EXERCISE PROMPT:
Only a number is wanted: how many lines in the listing contain the word "grey"?

RECORDS:
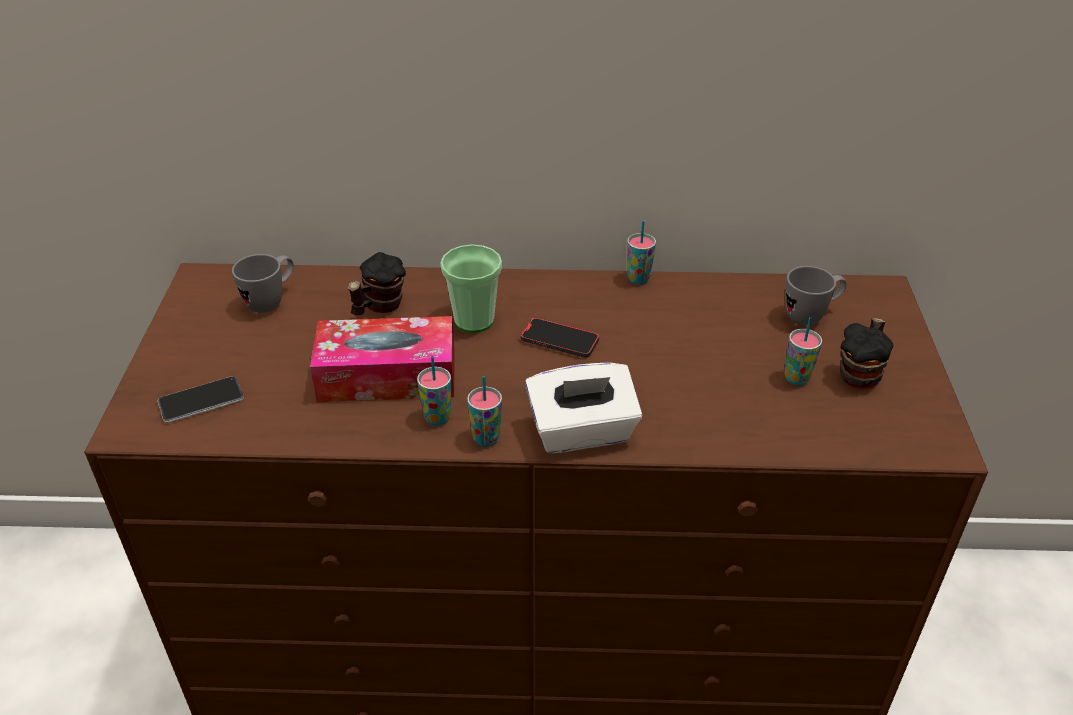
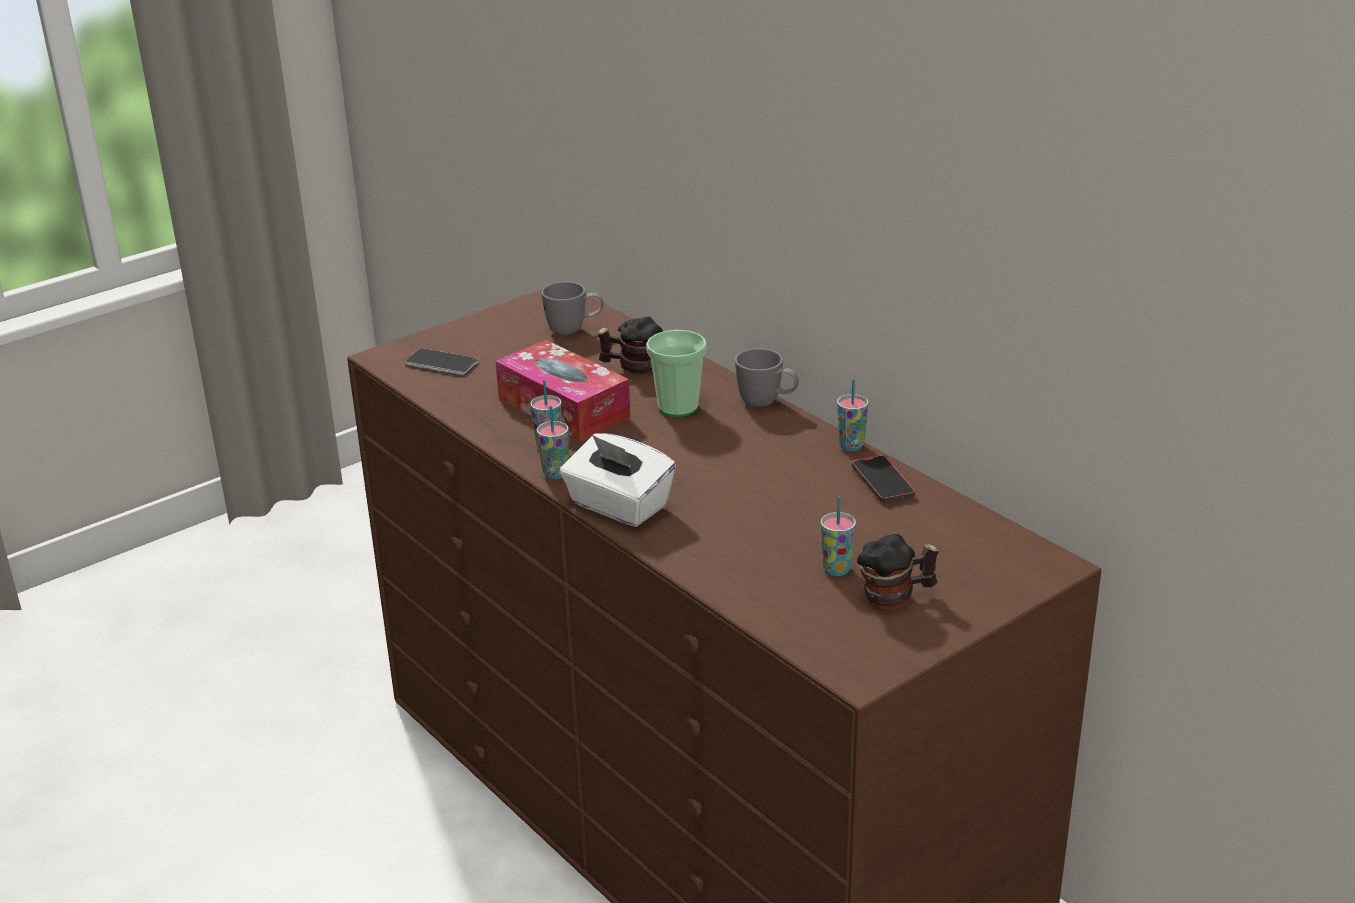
camera: 50 degrees right, 10 degrees down
(559, 340) = (711, 450): phone -> phone (882, 482)
(811, 316) = (941, 543): grey mug -> grey mug (767, 403)

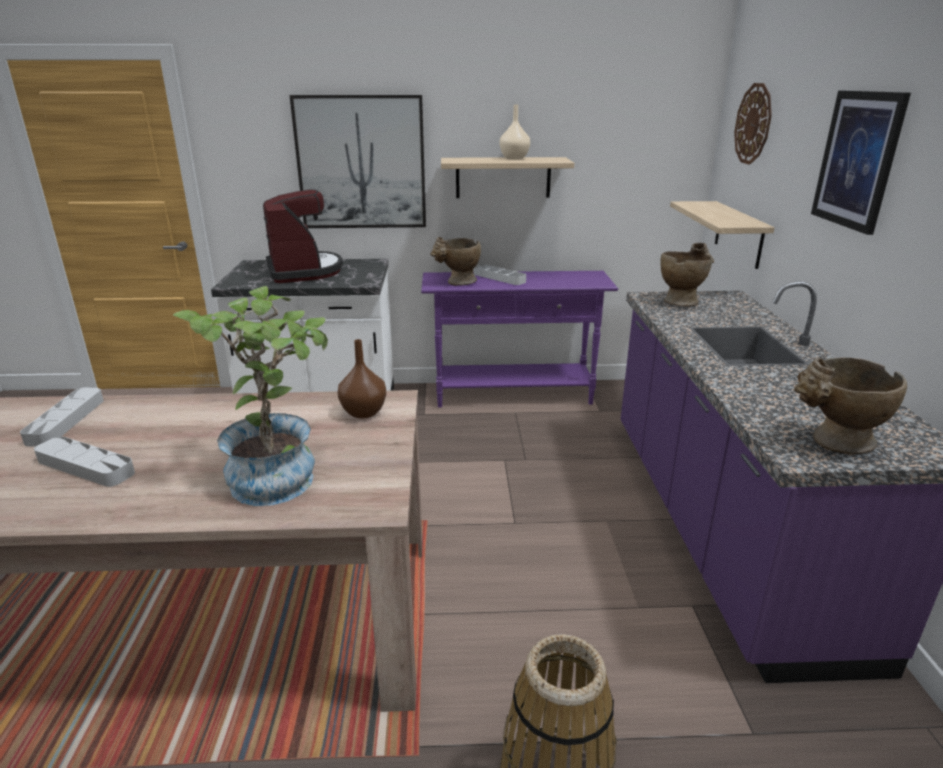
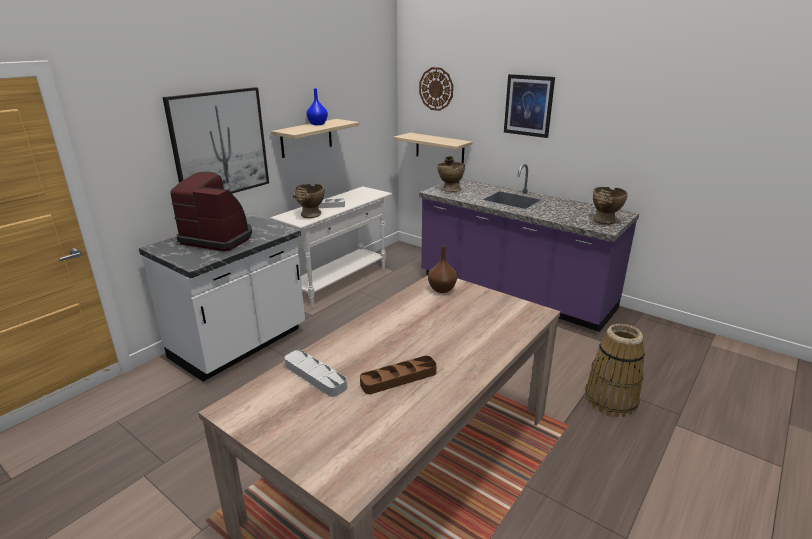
camera: 50 degrees left, 0 degrees up
(85, 466) = (398, 378): grey tray -> brown tray
(280, 474) = (482, 325): potted plant -> none
(513, 158) = (317, 124): beige vase -> blue vase
(514, 395) = (339, 282): purple console table -> white console table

SOLUTION:
2